WHAT TO WORK ON>
**A.** In the passage on religion and conflict, which four dimensions of post-Cold War globalization are named?
**B.** Please pick up the passage on religion and conflict after its last sentence and carry it on.

SOURCE TEXT>
Given the often-messy nature of religiously-informed conflict, it is no surprise that we do not have a sole, sophisticated theoretical model enabling us to understand clearly all the applicable cases of religion’s relationship with peace and politics. We can, however, note that often the involvement of religion in conflict comes in the context of what might be called “good governance” issues, which are in turn often linked to the multiple impacts of globalization both within and between countries. The impact of post-Cold War globalization—which I characterize as having four main, interactive dimensions: economic, political, cultural and technological—may highlight or exacerbate previously dormant religious tensions, often by undermining or dismantling traditional value systems, which cannot cope with the changes which globalization brings. It is often suggested that, as a result, numerous people feel increasingly bewildered and distressed, and their attentions may turn to religion to help them recover their equilibrium and sense of wellbeing. Put another way, numerous (re)turn to faith to (re)discover a lost sense of comfort, serenity, stability, as well as to uplift themselves spiritually. There is however another potential impact: (re)discovering faith may also encourage believers to experience novel or changed feelings of identity. On the one hand, this can lead to helping provide them with renewed meaning and purpose. On the other hand, it can encourage them to regard others with disfavour or distaste and the outcome can be new or heightened interreligious competition and conflict, making pursuit of peace especially problematic.

STORED DATA>

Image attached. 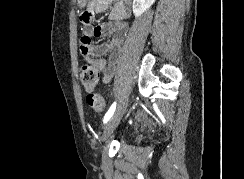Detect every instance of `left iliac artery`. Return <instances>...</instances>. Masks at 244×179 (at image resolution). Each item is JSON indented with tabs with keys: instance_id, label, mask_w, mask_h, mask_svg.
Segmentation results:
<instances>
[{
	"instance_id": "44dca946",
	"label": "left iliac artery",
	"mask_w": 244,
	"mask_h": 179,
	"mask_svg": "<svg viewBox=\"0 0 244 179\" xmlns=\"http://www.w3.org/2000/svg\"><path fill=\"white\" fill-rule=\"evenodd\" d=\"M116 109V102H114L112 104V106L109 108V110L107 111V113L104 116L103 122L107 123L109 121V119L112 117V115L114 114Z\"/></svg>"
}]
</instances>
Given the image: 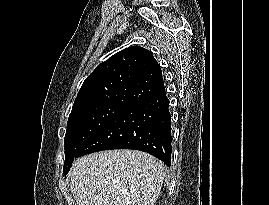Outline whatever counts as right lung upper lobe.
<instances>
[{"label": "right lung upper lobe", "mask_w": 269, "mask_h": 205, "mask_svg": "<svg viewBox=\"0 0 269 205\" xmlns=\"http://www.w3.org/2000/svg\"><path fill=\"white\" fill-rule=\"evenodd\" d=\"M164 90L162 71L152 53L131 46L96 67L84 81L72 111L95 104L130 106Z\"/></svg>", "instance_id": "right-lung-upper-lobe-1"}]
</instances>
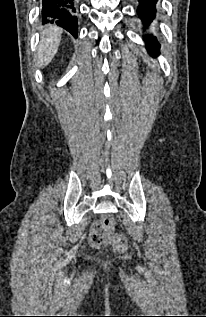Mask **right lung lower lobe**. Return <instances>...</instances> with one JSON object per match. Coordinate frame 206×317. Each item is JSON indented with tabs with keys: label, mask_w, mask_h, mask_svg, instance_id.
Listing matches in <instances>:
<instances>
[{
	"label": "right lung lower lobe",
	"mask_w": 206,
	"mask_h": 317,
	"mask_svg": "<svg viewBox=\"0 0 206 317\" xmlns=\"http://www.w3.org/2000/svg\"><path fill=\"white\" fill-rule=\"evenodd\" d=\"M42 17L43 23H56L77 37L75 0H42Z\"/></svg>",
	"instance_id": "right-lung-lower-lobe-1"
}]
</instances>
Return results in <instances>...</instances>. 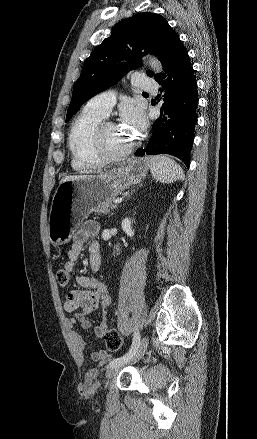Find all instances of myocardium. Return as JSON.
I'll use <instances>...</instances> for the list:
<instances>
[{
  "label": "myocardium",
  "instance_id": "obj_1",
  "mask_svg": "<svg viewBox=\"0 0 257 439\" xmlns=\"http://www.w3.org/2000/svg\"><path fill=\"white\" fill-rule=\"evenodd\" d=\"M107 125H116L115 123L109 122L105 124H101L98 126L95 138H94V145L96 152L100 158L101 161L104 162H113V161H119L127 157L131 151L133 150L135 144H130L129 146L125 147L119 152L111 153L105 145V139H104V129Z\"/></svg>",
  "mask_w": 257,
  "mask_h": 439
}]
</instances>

ANSWERS TO EACH TASK>
**A.** Economic, political, cultural and technological.

**B.**
It is widely noted that post-Cold War globalization has led to greatly increased global interactions between people and communities. As a result, over the last three decades encounters between people of differing religious traditions have become increasingly common—although, sadly, this has not always led to increasingly harmonious outcomes. Such conflicts, involve, variously, small groups or larger sections of people, who self-identify by their and others’ racial, ethnic or religious characteristics, and find reasons for tensions or conflict as a result. Such conflicts can become all-consuming and very difficult to resolve, as they appear to many as existential struggles between “good” against “evil”, with religion as a dependent variable. This development is played out in some countries, for example, in Iran and the USA, and characterized by the outbreak of “culture wars” between strongly religious and stridently secular people. Such culture wars can be seemingly endless; there may seem no room for compromise between two polarised worldviews, which encourage very different allegiances and standards in certain fundamental aspects of life, including: family, law, education and politics.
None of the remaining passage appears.